La prospettiva per i prossimi anni dovrebbe essere, a nostro avviso, quella di un investimento su una integrazione che sia però anche una integrazione trasversale, perché i problemi dei migranti sono i problemi dei cittadini in generale: la salute, il lavoro, la casa. Quindi un investimento generale sul welfare che abbiamo un po’ dimenticato, come Italia ma anche come Europa. Ritengo che l’investimento dei prossimi anni debba essere un investimento sullo Stato sociale in generale, con una attenzione all’integrazione delle fasce più fragili e tra queste quelle dei migranti e dei rifugiati». Da cosa iniziare, qual è la priorità tra le priorità che lei indicherebbe al presidente Draghi?, chiediamo a padre Ripamonti.
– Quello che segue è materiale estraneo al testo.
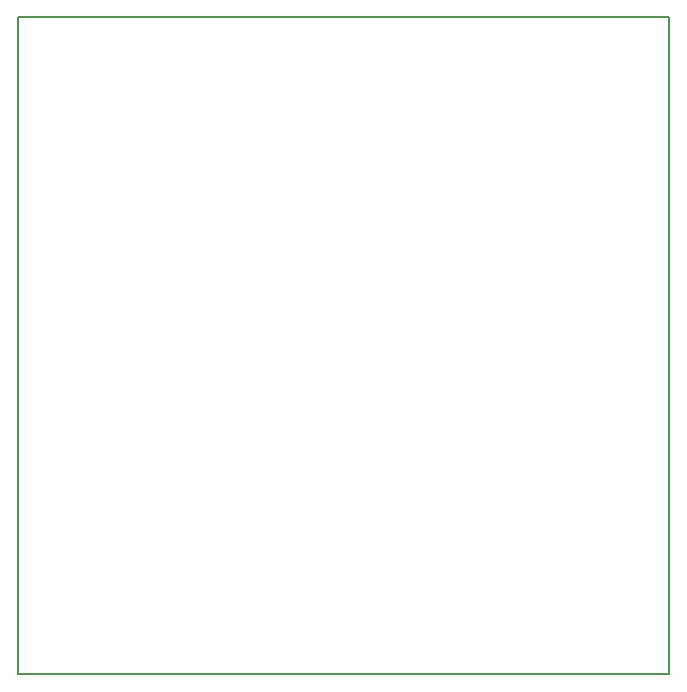
<source format=gm1>
G04 MADE WITH FRITZING*
G04 WWW.FRITZING.ORG*
G04 DOUBLE SIDED*
G04 HOLES PLATED*
G04 CONTOUR ON CENTER OF CONTOUR VECTOR*
%ASAXBY*%
%FSLAX23Y23*%
%MOIN*%
%OFA0B0*%
%SFA1.0B1.0*%
%ADD10R,2.180190X2.198300*%
%ADD11C,0.008000*%
%ADD10C,0.008*%
%LNCONTOUR*%
G90*
G70*
G54D10*
G54D11*
X4Y2194D02*
X2176Y2194D01*
X2176Y4D01*
X4Y4D01*
X4Y2194D01*
D02*
G04 End of contour*
M02*
</source>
«Ce ne sono due fondamentalmente – è la sua risposta -. In questo momento, l’evacuazione dei centri di detenzione in Libia. Liberare queste persone da una condizione di detenzione che non conosce i diritti umani. E poi guardare al futuro con l’integrazione. Che è qualcosa che punta sull’amicizia sociale, sulla coesione sociale. In questo momento in cui siamo così tutti in difficoltà, puntare su qualcosa che costruisca comunità. E l’integrazione dei migranti è un elemento che costruisce comunità».